### [Dataset section]
====

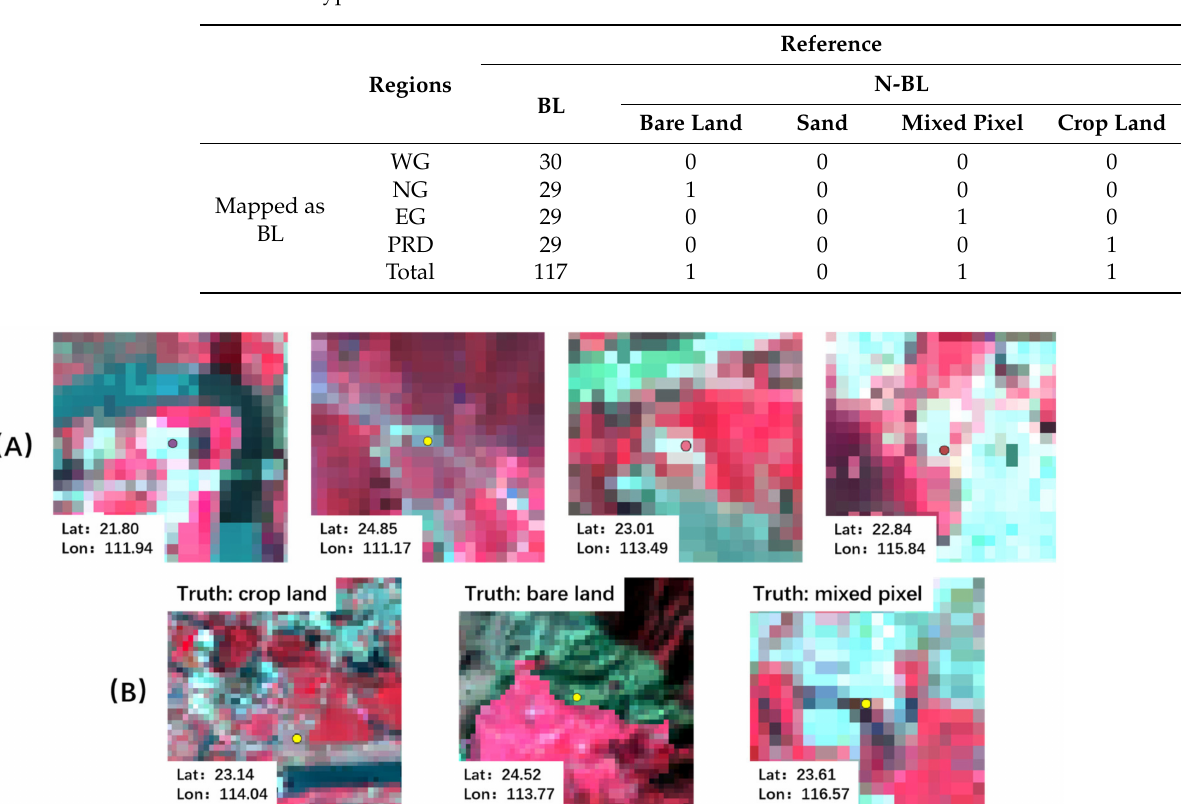
Table 5. Statistical matrix of land use for all commission errors of built-up land in Guangdong in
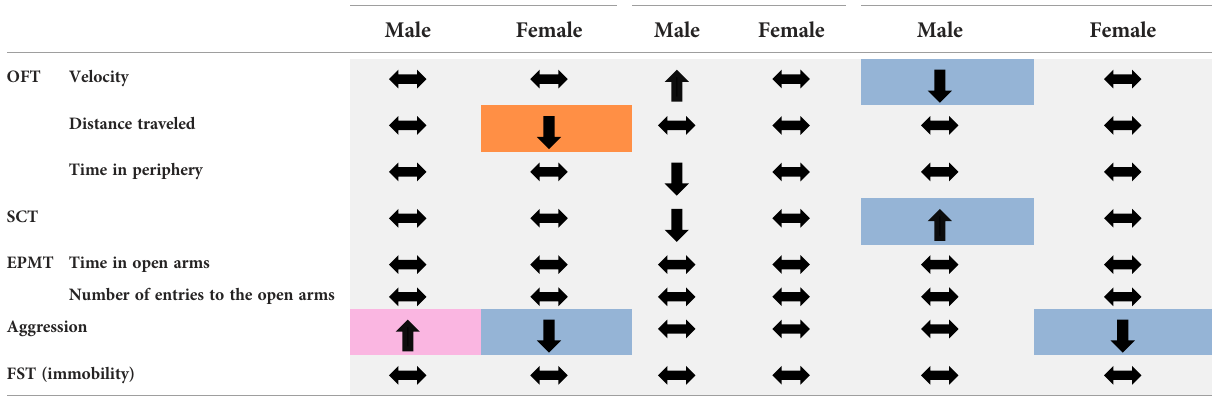
TABLE 1 Effect of MTK on behavior.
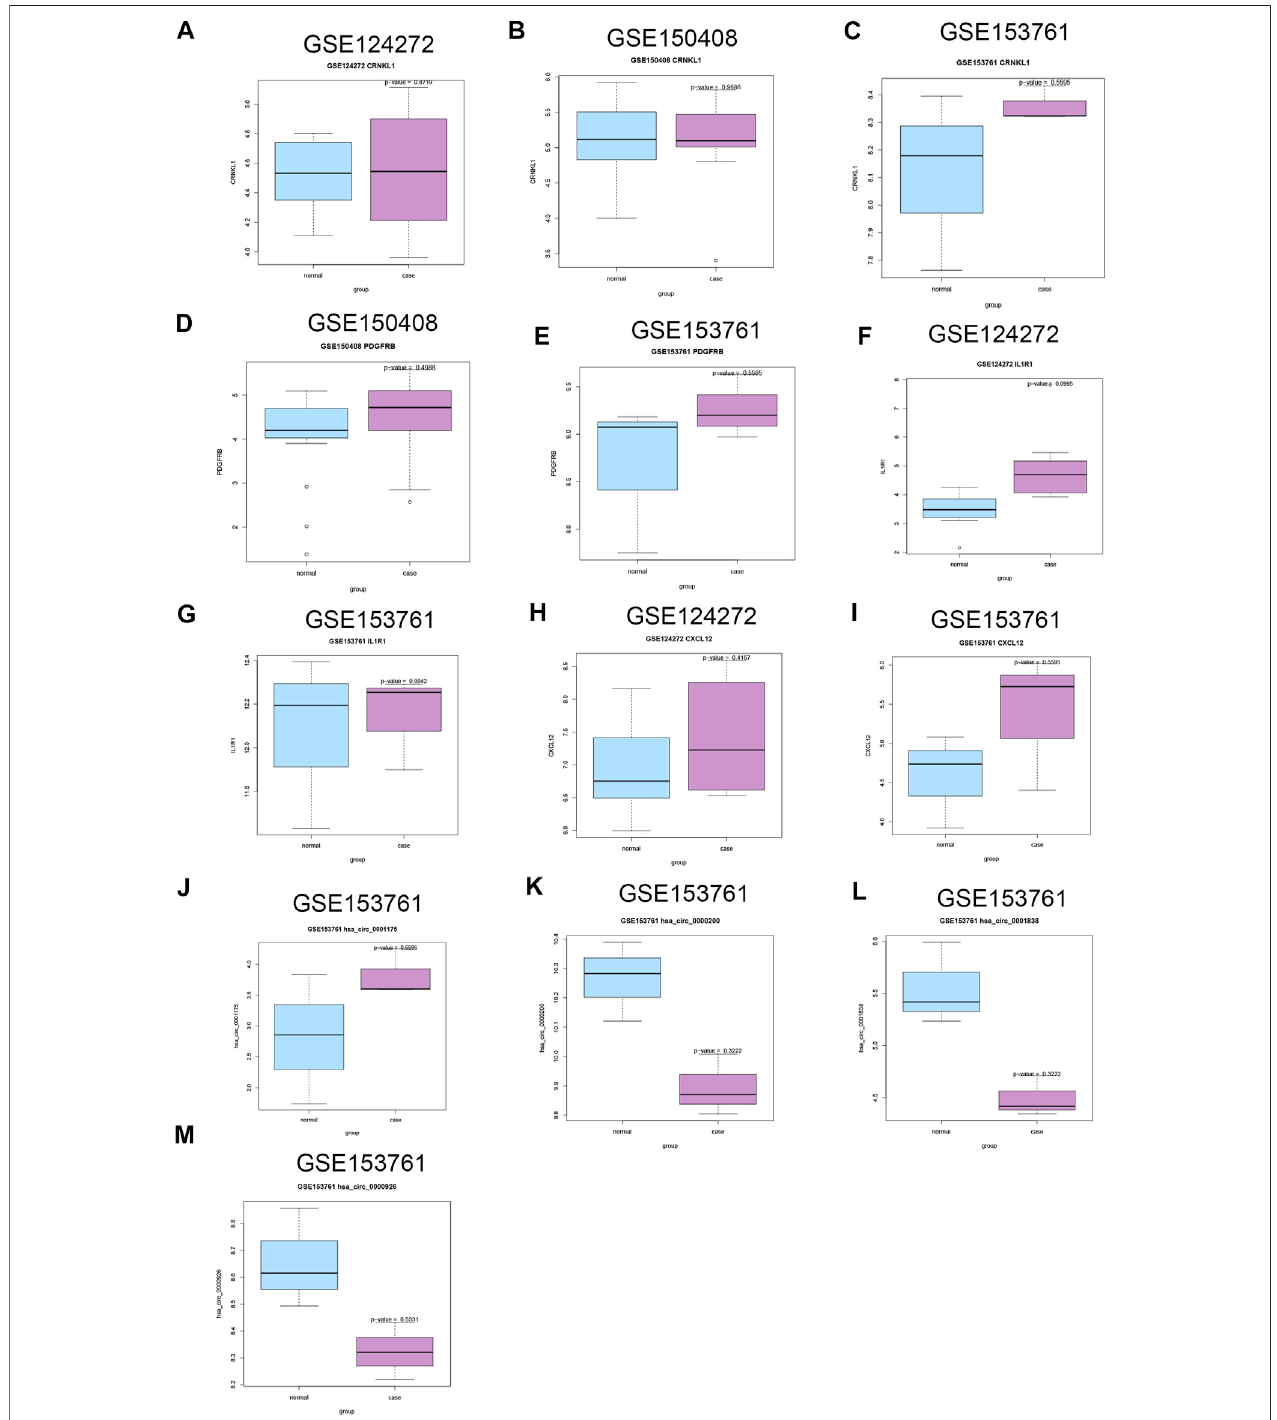
FIGURE 8 | Validation of the expression of candidate DECs, DEMis, and DEMs in external GEO microarray datasets related to IDD. The difference of CRNKL1 expression between IDD and HC in GSE124272 (A) , GSE150408 (B) , and GSE153761 (C) ; the difference of PDGFRB expression between IDD and HC in GSE150408 (D) andGSE153761 (E) ;thedifferenceofIL1R1expressionbetweenIDDandHCinGSE124272 (F) andGSE153761 (G) ;thedifferenceofCXCL12expressionbetween IDD and HC in GSE124272 (H) and GSE153761 (I) ; the difference of hsa_circ_0001175 expression between IDD and HC in GSE153761 (J) ; the difference of hsa_circ_0000200 expression between IDD and HC in GSE153761 (K) ; the difference of hsa_circ_0001838 expression between IDD and HC in GSE153761 (L) ; the difference of hsa_circ_0000926 expression between IDD and HC in GSE153761 (M) . DEC: differentially expressed circular RNAs; DEMis: differentially expressed microRNAs: DEMs: differentially expressed mRNAs; IDD: intervertebral disc degeneration; and GEO: Gene Expression Omnibus.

====

### [Brief]
Copy nothing but the lines from the top of the material through the line holding "TABLE 1 Effect of MTK on behavior.", exactly as written; omit pictures.

### [Expected output]
Table 5. Statistical matrix of land use for all commission errors of built-up land in Guangdong in
TABLE 1 Effect of MTK on behavior.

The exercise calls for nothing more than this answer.